• [REQUEST] List every line in the rows below that contains the string "yang". Match case exactly.

• [SOURCE INFORMATION]
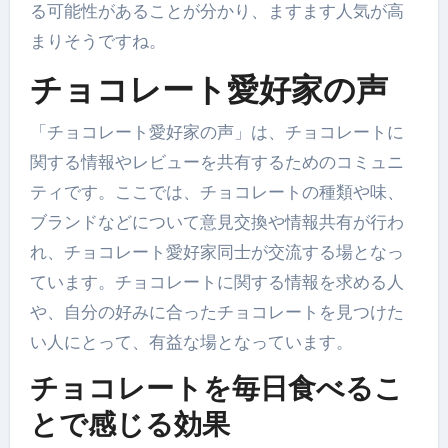
る可能性があることが分かり、ますます人気が高
まりそうですね。
チョコレート愛好家の声
「チョコレート愛好家の声」は、チョコレートに
関する情報やレビューを共有するためのコミュニ
ティです。ここでは、チョコレートの種類や味、
ブランドなどについて意見交換や情報共有が行わ
れ、チョコレート愛好家同士が交流する場となっ
ています。チョコレートに関する情報を求める人
や、自分の好みに合ったチョコレートを見つけた
い人にとって、有益な場となっています。
チョコレートを毎日食べるこ
とで感じる効果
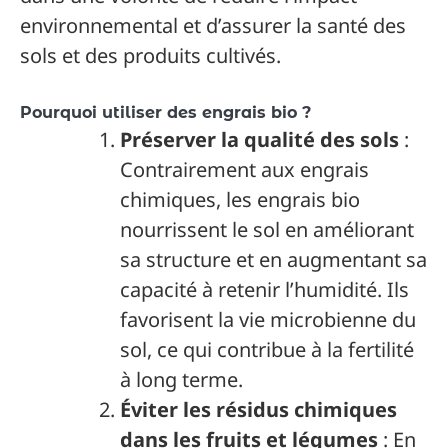
environnemental et d’assurer la santé des
sols et des produits cultivés.
Pourquoi utiliser des engrais bio ?
Préserver la qualité des sols
:
Contrairement aux engrais
chimiques, les engrais bio
nourrissent le sol en améliorant
sa structure et en augmentant sa
capacité à retenir l’humidité. Ils
favorisent la vie microbienne du
sol, ce qui contribue à la fertilité
à long terme.
Éviter les résidus chimiques
dans les fruits et légumes
: En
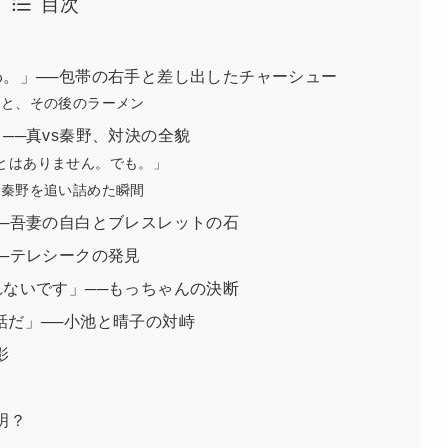
目次
。」──包帯の右手と差し出したチャーシュー
帯と、その後のラーメン
──真vs秦野、対決の全貌
とはありません。でも。」
が秦野を追い詰めた瞬間
─吾妻の自白とブレスレットの石
─テレシークの発見
ないです」──もっちゃんの決断
分の話だ」──小池と晴子の対峙
影
明？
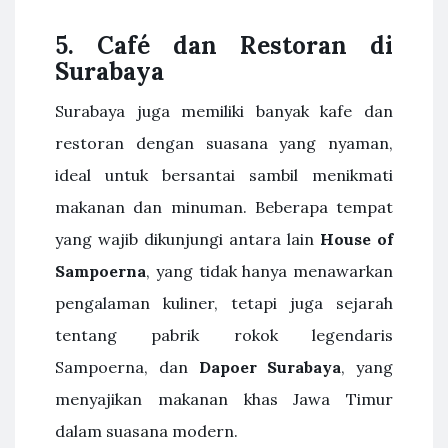
5.
Café dan Restoran di
Surabaya
Surabaya juga memiliki banyak kafe dan
restoran dengan suasana yang nyaman,
ideal untuk bersantai sambil menikmati
makanan dan minuman. Beberapa tempat
yang wajib dikunjungi antara lain
House of
Sampoerna
, yang tidak hanya menawarkan
pengalaman kuliner, tetapi juga sejarah
tentang pabrik rokok legendaris
Sampoerna, dan
Dapoer Surabaya
, yang
menyajikan makanan khas Jawa Timur
dalam suasana modern.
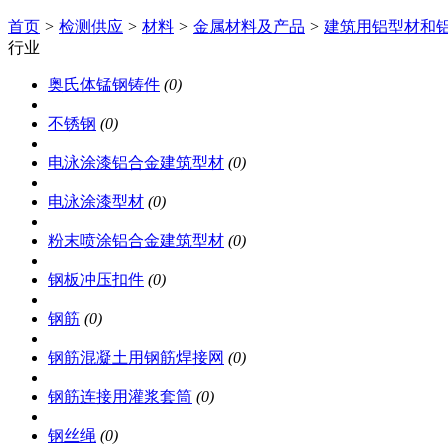
首页
>
检测供应
>
材料
>
金属材料及产品
>
建筑用铝型材和
行业
奥氏体锰钢铸件
(0)
不锈钢
(0)
电泳涂漆铝合金建筑型材
(0)
电泳涂漆型材
(0)
粉末喷涂铝合金建筑型材
(0)
钢板冲压扣件
(0)
钢筋
(0)
钢筋混凝土用钢筋焊接网
(0)
钢筋连接用灌浆套筒
(0)
钢丝绳
(0)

• [PROBLEM SOLUTION]
restoran dengan suasana yang nyaman,
yang wajib dikunjungi antara lain
, yang tidak hanya menawarkan
, yang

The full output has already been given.